START Extracted entries

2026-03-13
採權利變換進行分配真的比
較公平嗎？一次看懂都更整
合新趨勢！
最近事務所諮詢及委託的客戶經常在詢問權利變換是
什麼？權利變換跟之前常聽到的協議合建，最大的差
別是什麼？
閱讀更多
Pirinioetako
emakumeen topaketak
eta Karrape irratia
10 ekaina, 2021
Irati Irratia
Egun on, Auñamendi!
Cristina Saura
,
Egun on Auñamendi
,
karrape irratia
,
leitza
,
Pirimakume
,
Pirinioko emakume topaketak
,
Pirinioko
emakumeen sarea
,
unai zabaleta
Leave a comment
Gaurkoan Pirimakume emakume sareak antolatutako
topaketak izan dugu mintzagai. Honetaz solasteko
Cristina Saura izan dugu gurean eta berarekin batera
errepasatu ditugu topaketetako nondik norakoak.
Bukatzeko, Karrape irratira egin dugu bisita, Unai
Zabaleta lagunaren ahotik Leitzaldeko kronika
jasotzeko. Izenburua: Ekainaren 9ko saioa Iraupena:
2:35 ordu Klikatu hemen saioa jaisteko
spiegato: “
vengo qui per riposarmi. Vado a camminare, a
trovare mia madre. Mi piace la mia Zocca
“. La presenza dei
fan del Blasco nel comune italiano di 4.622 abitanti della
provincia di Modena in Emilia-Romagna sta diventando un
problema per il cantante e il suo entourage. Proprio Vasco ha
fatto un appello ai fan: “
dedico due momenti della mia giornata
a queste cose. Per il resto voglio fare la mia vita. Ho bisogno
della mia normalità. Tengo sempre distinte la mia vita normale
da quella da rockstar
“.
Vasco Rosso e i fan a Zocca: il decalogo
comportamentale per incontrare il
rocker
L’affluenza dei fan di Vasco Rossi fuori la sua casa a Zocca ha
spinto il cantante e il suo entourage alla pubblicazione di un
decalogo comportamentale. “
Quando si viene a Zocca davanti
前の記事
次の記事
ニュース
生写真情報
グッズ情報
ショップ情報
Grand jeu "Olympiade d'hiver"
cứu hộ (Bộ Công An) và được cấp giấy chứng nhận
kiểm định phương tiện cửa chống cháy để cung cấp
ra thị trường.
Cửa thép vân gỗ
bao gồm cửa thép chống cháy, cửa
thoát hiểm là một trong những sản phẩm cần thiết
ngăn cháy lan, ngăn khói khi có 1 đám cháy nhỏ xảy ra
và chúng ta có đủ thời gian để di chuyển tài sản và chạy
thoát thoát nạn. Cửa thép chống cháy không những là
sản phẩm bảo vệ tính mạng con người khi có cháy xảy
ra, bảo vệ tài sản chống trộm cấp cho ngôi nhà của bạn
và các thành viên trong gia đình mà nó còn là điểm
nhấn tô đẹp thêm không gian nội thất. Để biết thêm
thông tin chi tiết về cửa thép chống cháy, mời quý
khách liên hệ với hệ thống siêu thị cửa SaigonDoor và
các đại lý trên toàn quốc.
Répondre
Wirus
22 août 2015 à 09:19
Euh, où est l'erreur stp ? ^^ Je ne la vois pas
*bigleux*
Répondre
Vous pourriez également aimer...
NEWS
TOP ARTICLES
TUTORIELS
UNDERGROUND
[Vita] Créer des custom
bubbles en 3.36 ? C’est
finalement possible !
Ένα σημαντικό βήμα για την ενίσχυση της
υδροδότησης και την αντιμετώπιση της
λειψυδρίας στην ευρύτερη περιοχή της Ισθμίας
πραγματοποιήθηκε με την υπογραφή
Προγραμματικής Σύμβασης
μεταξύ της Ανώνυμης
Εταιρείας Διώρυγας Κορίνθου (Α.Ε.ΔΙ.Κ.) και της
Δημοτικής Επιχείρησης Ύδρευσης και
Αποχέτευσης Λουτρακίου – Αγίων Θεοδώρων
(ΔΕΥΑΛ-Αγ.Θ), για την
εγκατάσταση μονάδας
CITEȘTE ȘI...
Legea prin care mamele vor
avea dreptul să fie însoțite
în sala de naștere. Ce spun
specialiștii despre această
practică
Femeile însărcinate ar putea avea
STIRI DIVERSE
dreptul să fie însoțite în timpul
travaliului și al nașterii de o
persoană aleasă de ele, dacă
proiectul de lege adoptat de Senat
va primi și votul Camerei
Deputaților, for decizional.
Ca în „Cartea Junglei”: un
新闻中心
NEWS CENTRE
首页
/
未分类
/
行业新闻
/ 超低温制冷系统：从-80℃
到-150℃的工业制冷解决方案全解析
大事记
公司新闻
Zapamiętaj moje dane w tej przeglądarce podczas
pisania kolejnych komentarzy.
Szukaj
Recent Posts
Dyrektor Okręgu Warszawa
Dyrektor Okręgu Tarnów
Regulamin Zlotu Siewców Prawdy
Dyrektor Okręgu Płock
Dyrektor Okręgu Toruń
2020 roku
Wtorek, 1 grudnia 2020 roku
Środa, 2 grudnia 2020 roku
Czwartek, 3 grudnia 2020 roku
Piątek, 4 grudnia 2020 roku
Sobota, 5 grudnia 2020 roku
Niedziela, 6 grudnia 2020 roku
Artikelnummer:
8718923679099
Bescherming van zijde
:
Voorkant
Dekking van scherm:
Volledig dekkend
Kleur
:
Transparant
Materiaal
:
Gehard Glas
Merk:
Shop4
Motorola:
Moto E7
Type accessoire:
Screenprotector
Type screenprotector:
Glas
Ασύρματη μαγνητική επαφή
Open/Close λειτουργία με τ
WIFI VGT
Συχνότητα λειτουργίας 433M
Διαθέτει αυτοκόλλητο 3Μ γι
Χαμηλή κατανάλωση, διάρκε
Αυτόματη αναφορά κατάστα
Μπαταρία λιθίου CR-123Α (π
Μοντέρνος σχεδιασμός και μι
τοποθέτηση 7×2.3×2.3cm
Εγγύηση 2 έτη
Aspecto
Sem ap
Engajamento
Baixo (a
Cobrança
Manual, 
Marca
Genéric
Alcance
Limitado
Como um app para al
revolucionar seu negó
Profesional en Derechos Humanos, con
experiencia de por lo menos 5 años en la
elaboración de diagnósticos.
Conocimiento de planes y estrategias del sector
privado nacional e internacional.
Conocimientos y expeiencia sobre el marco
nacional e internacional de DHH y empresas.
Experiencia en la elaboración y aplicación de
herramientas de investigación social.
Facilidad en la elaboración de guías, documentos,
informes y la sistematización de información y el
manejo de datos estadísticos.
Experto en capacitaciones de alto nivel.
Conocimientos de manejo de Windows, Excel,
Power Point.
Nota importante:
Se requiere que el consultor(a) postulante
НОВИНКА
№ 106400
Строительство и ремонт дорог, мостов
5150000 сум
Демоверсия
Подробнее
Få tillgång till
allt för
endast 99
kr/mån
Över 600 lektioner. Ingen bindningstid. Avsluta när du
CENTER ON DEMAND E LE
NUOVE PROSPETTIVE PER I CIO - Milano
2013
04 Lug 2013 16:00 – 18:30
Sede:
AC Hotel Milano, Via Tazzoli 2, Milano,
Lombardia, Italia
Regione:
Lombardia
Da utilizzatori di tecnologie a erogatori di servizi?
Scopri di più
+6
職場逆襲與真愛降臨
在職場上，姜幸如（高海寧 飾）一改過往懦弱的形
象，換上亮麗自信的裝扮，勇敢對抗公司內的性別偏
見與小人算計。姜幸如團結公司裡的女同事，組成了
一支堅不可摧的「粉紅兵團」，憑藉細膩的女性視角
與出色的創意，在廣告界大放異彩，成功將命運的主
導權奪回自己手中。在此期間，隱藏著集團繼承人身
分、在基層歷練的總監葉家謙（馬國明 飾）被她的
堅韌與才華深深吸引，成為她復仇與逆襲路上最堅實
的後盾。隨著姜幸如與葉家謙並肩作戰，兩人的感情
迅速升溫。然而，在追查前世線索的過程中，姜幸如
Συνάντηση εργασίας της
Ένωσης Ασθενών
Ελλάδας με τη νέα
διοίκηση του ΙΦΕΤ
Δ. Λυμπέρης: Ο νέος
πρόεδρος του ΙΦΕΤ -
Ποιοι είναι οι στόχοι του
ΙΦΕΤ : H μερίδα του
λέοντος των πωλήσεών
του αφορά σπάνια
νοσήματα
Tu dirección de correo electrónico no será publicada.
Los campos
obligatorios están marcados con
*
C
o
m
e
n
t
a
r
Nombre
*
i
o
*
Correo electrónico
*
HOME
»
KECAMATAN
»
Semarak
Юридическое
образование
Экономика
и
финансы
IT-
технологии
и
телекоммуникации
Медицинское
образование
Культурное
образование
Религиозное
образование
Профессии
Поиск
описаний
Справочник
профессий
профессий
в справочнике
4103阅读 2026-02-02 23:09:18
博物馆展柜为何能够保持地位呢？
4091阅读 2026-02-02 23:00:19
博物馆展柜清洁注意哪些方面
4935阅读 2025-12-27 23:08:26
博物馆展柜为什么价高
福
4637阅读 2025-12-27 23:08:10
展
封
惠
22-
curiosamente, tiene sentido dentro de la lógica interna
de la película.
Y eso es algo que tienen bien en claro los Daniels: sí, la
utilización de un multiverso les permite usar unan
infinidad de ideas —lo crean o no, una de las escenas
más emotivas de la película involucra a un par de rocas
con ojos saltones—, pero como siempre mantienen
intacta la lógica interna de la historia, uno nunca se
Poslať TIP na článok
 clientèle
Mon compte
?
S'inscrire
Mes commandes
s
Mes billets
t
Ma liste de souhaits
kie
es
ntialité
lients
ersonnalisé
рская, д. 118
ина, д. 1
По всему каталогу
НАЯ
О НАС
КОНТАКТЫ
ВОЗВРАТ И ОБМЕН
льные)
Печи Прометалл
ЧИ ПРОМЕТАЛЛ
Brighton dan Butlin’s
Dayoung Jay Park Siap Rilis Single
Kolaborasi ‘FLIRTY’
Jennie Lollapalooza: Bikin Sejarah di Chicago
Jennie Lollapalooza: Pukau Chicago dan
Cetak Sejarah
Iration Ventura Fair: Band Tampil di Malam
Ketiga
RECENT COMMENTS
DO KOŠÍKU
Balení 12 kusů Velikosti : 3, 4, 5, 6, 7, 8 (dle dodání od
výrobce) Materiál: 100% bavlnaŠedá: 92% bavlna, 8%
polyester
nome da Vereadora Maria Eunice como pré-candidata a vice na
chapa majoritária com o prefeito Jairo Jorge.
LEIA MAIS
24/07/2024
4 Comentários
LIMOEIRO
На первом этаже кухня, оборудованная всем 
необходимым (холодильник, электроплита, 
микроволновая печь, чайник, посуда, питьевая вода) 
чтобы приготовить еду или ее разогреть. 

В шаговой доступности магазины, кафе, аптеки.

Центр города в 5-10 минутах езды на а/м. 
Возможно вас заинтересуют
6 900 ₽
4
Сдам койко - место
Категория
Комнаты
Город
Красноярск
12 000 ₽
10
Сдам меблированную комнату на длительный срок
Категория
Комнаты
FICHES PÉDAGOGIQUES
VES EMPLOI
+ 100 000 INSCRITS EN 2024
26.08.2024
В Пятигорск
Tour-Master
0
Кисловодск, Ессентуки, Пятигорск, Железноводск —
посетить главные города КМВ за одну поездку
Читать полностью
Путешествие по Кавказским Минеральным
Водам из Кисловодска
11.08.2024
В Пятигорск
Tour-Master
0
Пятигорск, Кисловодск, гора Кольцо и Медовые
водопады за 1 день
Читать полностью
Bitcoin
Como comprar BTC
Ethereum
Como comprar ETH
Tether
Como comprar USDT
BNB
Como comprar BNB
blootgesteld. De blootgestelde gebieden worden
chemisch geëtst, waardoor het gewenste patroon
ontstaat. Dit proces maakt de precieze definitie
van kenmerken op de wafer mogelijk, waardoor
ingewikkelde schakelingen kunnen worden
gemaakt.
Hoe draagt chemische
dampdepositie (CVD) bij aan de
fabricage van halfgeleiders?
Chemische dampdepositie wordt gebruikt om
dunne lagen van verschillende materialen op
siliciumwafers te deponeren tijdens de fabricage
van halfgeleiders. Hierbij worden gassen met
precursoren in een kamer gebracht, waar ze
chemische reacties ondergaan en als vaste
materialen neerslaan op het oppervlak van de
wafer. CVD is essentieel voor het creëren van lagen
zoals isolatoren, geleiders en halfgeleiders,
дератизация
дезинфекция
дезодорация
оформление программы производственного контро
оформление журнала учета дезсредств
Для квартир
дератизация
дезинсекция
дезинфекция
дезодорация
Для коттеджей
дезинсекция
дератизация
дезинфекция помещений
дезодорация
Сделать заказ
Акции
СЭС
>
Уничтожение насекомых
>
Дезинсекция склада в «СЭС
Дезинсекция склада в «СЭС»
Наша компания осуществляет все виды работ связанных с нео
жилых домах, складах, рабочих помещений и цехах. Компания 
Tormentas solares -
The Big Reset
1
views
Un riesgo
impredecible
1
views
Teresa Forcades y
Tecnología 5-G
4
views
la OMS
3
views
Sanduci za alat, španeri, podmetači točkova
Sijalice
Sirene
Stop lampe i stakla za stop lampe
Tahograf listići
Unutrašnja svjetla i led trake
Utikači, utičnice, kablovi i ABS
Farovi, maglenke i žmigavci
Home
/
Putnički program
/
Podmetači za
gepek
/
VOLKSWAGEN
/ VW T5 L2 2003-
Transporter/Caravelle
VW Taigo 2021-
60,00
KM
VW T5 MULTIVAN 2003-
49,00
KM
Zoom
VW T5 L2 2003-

END Extracted entries

■ Instruction ■
All lines of the data that hold "dreptul" need to be copied.

■ Result of the exercise ■
avea dreptul să fie însoțite
dreptul să fie însoțite în timpul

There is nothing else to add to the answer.